Com‘è che uno si ritrova, per certi versi malgrado suo, a essere un impiegato?
Voglio dire, dov‘è il passaggio, lo snodo, la slogatura fra immaginazione e realtà attraverso la quale il sognare di fare un certo tipo di lavoro diventa il ridursi a fare quel certo tipo di lavoro?
A marzo sarebbero stati sei anni nella stessa impresa e nello stesso palazzo. Da lunedì cambiamo palazzo.

La somma impressionante di gesti accumulati in minimo 9 ore quotidiane di lavoro (lavoro?) in quell’ambiente fisico andranno cancellati dalla memoria del corpo e sovrascritti da gesti nuovi, ancora tutti da imparare.
Il modo di aprire la porta, di affrontare l’angolo retto fra il corridoio e il bagno, il percorso fisso fino alla stampante a colori, il passare il badge soprappensiero per aprire la porta scorrevole di vetro. Quanti automatismi del corpo ho accumulato!

E mi chiedo: quanti automatismi della mente ho accumulato allo stesso modo? Quanti percorsi di pensiero in più avrei potuto esplorare in questi anni?

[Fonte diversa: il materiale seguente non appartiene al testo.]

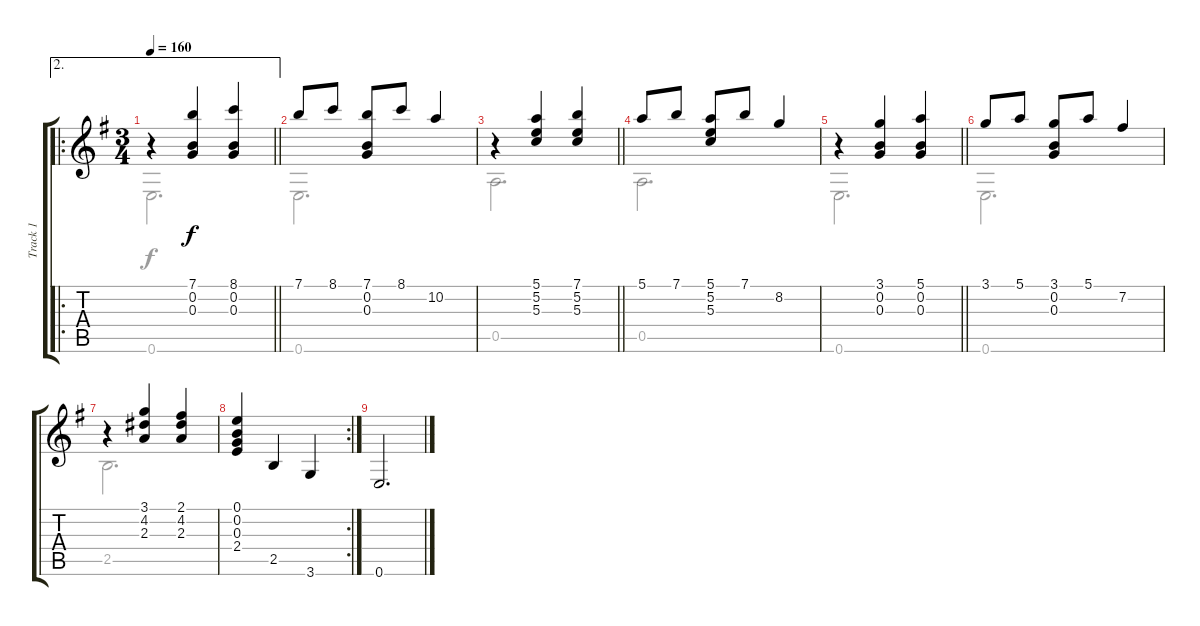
\track ("Track 1" "Track 1") {instrument acousticguitarsteel}
\staff {score tabs}
\tuning (E4 B3 G3 D3 A2 E2) {hide}
\voice
\ae 2
\ro
\ts (3 4)
\tempo 160
\clef g2
\barLineRight lightlight
\ks g
r.4{dy f} (7.1 0.2 0.3).4 (8.1 0.2 0.3).4 |
7.1.8 8.1.8 (7.1 0.2 0.3).8 8.1.8 10.2.4 |
\barLineRight lightlight
r.4 (5.1 5.2 5.3).4 (7.1 5.2 5.3).4 |
5.1.8 7.1.8 (5.1 5.2 5.3).8 7.1.8 8.2.4 |
\barLineRight lightlight
r.4 (3.1 0.2 0.3).4 (5.1 0.2 0.3).4 |
3.1.8 5.1.8 (3.1 0.2 0.3).8 5.1.8 7.2.4 |
r.4 (3.1 4.2 2.3).4 (2.1 4.2 2.3).4 |
\rc 2
(0.1 0.2 0.3 2.4).4 2.5.4 3.6.4 |
0.6.2{d}
\voice
\clef g2
\ottava regular
\simile none
\barLineRight lightlight
\ks g
0.6.2{d dy f} |
0.6.2{d} |
\barLineRight lightlight
0.5.2{d} |
0.5.2{d} |
\barLineRight lightlight
0.6.2{d} |
0.6.2{d} |
2.5.2{d} |
|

Riempio gli scatoloni, guardo con nostalgia i vecchi uffici. E non vedo l’ora di lasciarli.

Sarebbe il momento perfetto per andarsene.

Macubu -   - 26. ottobre 2006, 01:12
  1. ott 26, 12:16
     

    ommadonna che terribile e vera descrizione che hai fatto…

  2. ott 26, 17:43
     

    non ti viene voglia di spiccare li volo, di provarne l’ebbrezza? anche dal cornicione, eh :-)

  3. ott 26, 21:46
     

    La sorpresa, imho bella, è lo scoprire che gli automatismi quotidiani e pure quelli con cadenza più frequente si dimenticano in fretta. Believe me :)

  4. ott 27, 12:09
     

    e iniziare a fumare canne e fare bodybuilding in garage…

  5. vic
    ott 27, 15:23
     

    Io venerdì scorso ho fatto tre anni (il mio record in un’azienda), e da qualche settimana siamo atterrati in una sede nuova in mezzo a un nulla che si sta riempiendo di cantieri. L’altrove sta assumendo sempre più fascino. Ci fosse, un altrove.

  6. ott 31, 16:27
     

    Quella strana sensazione di trovarsi in un non luogo o meglio non il proprio.